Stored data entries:
BEGIN
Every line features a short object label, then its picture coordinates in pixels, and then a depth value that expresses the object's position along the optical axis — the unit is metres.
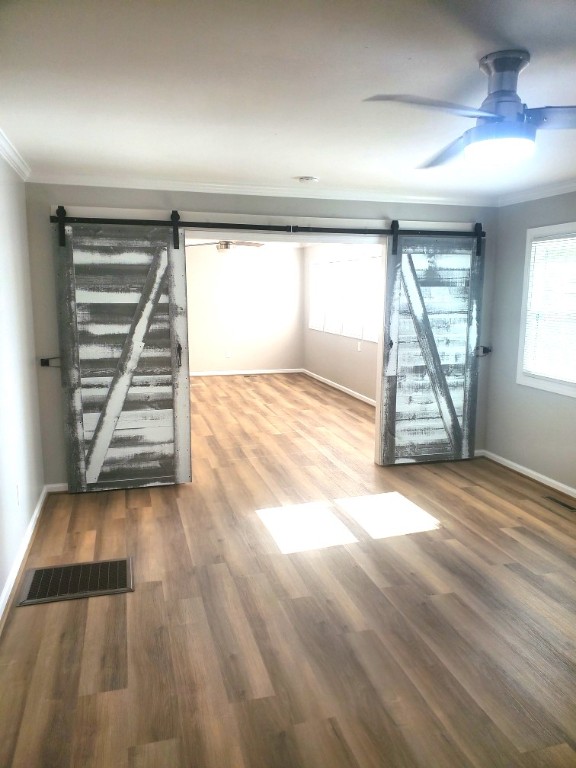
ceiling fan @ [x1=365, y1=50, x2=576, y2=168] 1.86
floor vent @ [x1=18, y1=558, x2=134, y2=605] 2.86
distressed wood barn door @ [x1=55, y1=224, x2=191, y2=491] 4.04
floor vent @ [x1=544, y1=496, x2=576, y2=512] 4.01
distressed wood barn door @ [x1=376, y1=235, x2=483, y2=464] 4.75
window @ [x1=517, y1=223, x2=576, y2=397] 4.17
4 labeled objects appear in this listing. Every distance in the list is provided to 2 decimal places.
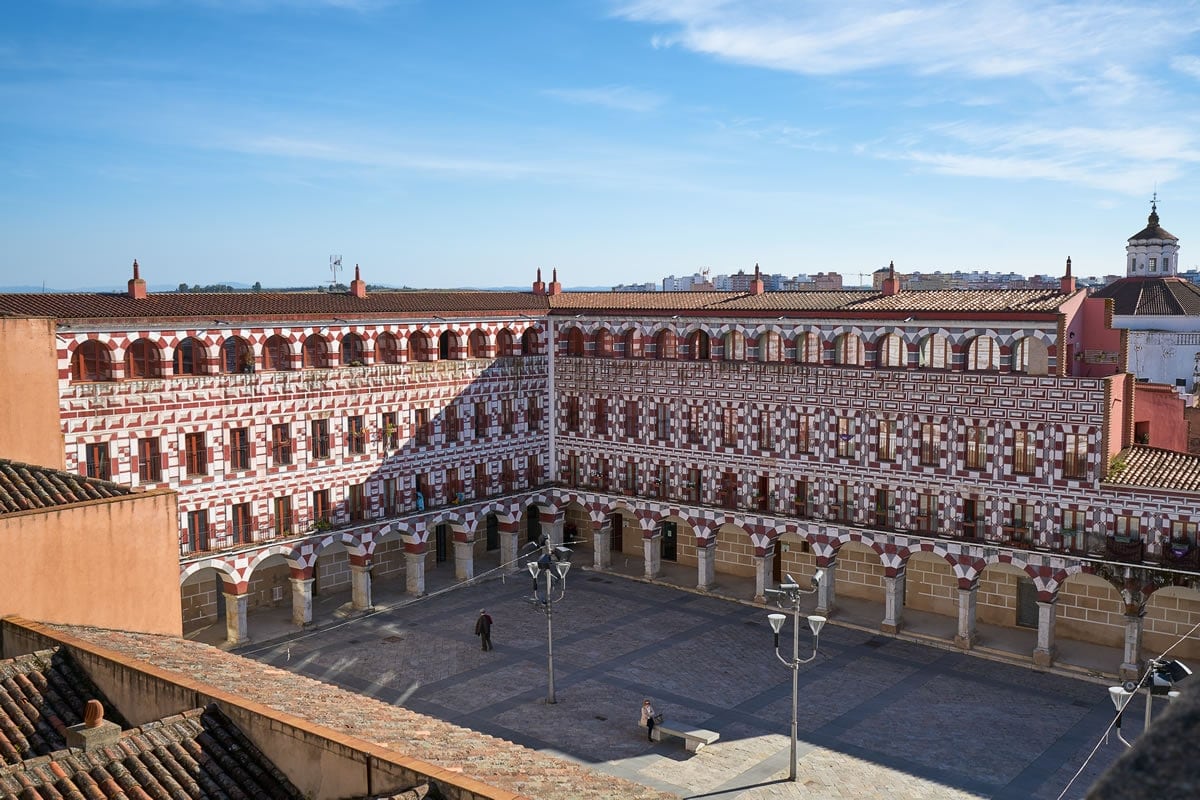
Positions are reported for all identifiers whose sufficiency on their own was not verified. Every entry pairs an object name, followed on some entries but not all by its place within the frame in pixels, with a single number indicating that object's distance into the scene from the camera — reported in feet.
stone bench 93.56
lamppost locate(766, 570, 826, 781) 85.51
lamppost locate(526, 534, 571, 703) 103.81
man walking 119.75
END
BEGIN
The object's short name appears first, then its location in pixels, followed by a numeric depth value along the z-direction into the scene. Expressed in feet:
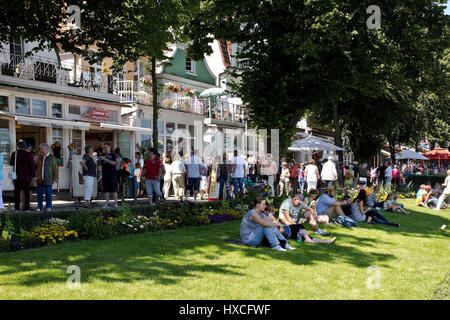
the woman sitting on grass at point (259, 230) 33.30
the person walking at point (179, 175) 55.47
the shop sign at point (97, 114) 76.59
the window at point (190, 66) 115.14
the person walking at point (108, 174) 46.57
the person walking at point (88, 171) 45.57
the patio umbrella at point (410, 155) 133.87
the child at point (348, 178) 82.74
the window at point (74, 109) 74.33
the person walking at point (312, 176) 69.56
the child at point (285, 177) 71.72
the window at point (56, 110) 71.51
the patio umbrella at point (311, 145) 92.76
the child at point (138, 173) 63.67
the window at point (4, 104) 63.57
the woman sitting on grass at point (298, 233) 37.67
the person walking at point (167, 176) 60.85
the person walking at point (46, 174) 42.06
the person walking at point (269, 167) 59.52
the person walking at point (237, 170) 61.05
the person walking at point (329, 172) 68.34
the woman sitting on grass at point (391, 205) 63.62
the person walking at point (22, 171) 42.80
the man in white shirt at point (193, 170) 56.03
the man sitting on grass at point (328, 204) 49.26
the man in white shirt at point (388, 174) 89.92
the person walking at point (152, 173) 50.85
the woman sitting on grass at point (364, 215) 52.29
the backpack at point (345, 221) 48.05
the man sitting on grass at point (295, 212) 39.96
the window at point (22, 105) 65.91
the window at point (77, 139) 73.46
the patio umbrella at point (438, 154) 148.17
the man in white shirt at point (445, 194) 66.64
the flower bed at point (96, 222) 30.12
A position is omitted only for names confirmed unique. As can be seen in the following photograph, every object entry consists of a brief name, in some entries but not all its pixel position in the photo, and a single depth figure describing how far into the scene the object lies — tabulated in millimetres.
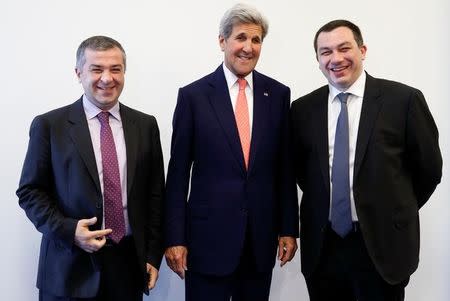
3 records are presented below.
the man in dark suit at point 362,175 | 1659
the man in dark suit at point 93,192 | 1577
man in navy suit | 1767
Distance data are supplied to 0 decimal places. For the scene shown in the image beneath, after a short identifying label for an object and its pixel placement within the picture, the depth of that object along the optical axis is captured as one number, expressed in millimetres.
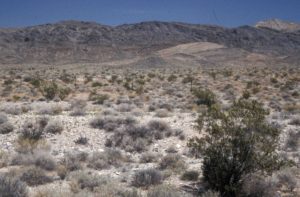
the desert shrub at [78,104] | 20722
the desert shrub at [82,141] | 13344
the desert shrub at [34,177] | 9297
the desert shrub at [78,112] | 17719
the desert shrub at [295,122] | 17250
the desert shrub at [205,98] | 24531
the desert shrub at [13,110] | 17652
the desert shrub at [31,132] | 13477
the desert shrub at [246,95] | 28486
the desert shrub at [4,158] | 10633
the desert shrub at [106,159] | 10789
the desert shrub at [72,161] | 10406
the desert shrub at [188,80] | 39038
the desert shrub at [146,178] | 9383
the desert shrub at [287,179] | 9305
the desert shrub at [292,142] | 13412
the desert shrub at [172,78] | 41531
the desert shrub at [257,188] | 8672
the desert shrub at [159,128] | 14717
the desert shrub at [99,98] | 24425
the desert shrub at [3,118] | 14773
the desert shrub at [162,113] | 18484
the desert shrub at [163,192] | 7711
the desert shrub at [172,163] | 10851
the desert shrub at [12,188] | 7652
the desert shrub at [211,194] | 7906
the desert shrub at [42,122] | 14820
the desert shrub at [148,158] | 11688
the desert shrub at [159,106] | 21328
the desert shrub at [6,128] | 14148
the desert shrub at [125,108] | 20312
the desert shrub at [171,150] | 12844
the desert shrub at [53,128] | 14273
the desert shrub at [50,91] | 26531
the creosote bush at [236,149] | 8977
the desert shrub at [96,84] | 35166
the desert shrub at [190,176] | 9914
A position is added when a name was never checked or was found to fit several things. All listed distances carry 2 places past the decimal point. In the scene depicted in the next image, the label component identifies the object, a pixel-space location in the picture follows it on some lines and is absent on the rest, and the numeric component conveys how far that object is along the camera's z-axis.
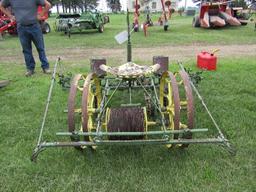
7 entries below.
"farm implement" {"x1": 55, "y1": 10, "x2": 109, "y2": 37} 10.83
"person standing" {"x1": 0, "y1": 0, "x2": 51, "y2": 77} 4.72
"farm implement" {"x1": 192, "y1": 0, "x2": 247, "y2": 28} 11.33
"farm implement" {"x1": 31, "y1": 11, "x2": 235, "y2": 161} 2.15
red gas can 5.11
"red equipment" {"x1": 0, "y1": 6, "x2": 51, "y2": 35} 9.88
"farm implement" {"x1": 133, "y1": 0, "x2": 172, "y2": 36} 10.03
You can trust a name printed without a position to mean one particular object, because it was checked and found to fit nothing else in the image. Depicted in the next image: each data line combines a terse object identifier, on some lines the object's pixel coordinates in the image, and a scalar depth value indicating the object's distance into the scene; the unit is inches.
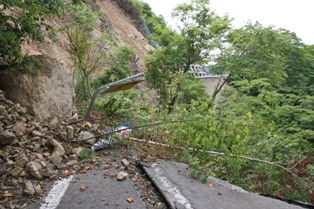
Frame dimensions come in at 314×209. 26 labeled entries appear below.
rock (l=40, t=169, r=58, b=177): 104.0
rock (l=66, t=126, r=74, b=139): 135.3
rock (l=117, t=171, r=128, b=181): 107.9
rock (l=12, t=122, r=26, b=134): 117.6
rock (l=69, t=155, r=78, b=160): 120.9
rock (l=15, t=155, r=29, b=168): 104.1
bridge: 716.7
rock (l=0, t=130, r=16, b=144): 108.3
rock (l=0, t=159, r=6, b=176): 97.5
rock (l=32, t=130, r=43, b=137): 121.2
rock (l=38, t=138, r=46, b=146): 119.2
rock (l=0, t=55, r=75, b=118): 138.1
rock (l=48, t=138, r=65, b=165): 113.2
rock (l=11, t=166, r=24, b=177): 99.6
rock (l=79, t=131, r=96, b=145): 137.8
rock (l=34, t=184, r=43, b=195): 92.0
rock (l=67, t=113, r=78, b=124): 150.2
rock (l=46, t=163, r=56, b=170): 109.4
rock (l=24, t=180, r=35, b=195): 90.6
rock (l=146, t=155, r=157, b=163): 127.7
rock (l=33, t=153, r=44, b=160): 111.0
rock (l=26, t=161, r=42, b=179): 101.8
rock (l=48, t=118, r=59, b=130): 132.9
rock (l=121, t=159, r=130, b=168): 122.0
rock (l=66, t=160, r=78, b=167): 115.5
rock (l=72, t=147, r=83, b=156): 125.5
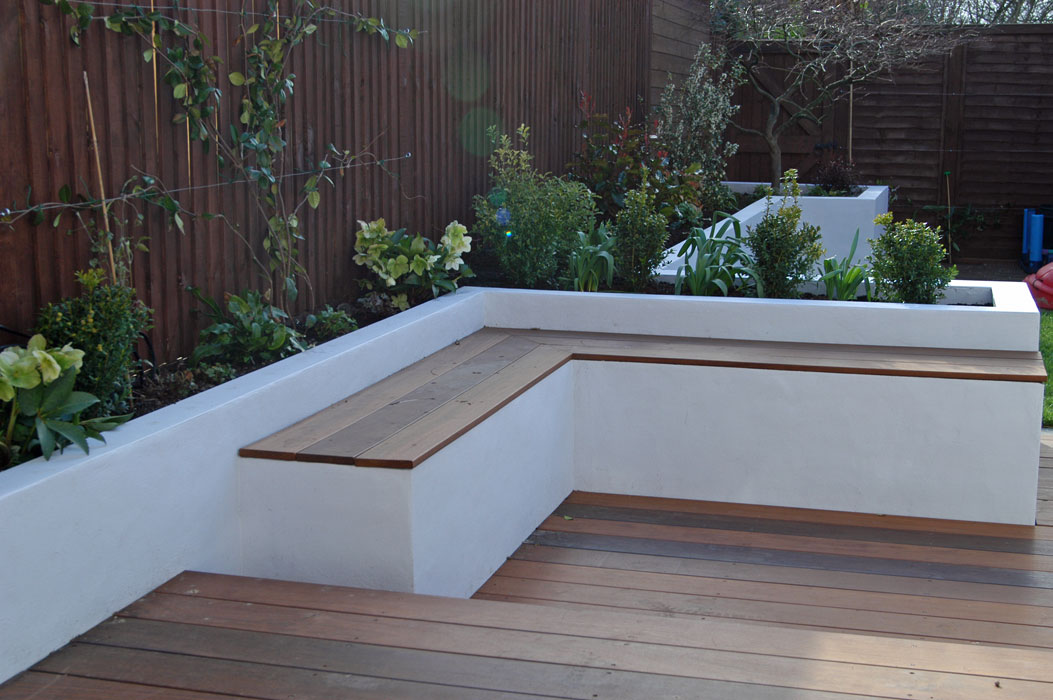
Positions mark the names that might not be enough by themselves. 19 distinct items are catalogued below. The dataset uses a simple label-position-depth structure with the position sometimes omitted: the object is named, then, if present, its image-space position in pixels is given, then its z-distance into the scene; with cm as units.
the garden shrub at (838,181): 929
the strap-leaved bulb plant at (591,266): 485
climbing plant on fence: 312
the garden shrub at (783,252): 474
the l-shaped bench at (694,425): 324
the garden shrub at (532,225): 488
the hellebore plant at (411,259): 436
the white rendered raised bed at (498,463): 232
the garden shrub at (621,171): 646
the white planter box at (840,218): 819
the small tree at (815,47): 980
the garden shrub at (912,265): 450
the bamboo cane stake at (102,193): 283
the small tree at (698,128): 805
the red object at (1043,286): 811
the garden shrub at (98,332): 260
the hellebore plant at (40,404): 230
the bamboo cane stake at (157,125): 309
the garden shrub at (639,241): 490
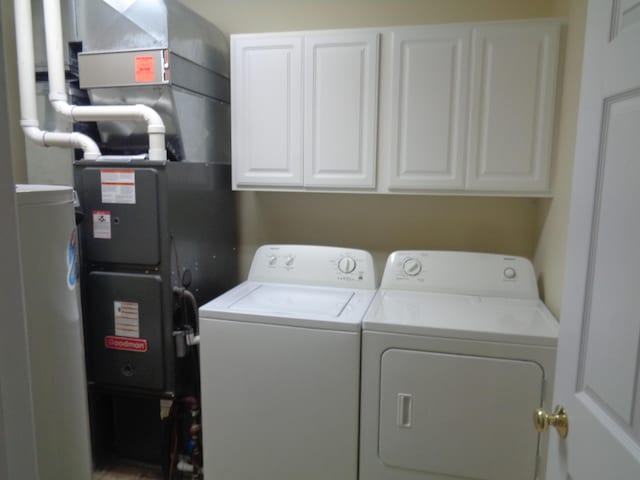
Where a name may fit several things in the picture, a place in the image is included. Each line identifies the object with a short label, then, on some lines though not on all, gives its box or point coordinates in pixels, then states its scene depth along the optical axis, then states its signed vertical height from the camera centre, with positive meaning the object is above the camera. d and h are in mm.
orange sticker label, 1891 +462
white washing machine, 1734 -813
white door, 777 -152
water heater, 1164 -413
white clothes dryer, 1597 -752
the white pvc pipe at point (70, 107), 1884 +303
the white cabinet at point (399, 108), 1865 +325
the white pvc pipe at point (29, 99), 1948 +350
END
BEGIN
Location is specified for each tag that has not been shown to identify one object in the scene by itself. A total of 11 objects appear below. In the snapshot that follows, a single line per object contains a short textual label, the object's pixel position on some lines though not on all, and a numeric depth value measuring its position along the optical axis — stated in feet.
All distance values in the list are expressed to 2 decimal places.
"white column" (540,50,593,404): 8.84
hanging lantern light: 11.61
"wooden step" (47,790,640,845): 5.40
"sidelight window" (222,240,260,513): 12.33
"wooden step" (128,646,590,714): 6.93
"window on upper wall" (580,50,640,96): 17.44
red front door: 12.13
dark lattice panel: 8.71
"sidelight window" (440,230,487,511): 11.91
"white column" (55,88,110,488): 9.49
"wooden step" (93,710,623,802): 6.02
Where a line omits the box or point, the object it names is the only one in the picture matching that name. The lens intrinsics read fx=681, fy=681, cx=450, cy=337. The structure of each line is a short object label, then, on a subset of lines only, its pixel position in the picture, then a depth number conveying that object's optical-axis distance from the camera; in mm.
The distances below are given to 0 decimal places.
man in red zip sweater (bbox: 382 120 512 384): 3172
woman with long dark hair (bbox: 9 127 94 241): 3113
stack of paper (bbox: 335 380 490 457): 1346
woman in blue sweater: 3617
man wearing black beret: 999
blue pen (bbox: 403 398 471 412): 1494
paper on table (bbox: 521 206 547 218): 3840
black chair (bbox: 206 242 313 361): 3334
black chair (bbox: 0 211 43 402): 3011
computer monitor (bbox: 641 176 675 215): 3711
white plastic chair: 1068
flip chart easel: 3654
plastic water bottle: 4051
END
PROBLEM DESCRIPTION:
Only one stretch of the entries above is wanted: the lines from the one containing "the person walking at point (329, 172) 68.34" through the one containing "the person walking at point (152, 173) 50.85". Please reproduce it exactly.

YOUR SOLUTION:
the person walking at point (329, 172) 68.34
the woman sitting on grass at point (391, 205) 63.62
the person walking at point (22, 171) 42.80
the man in white shirt at point (193, 170) 56.03
the man sitting on grass at point (328, 204) 49.26
the man in white shirt at point (388, 174) 89.92
the person walking at point (152, 173) 50.85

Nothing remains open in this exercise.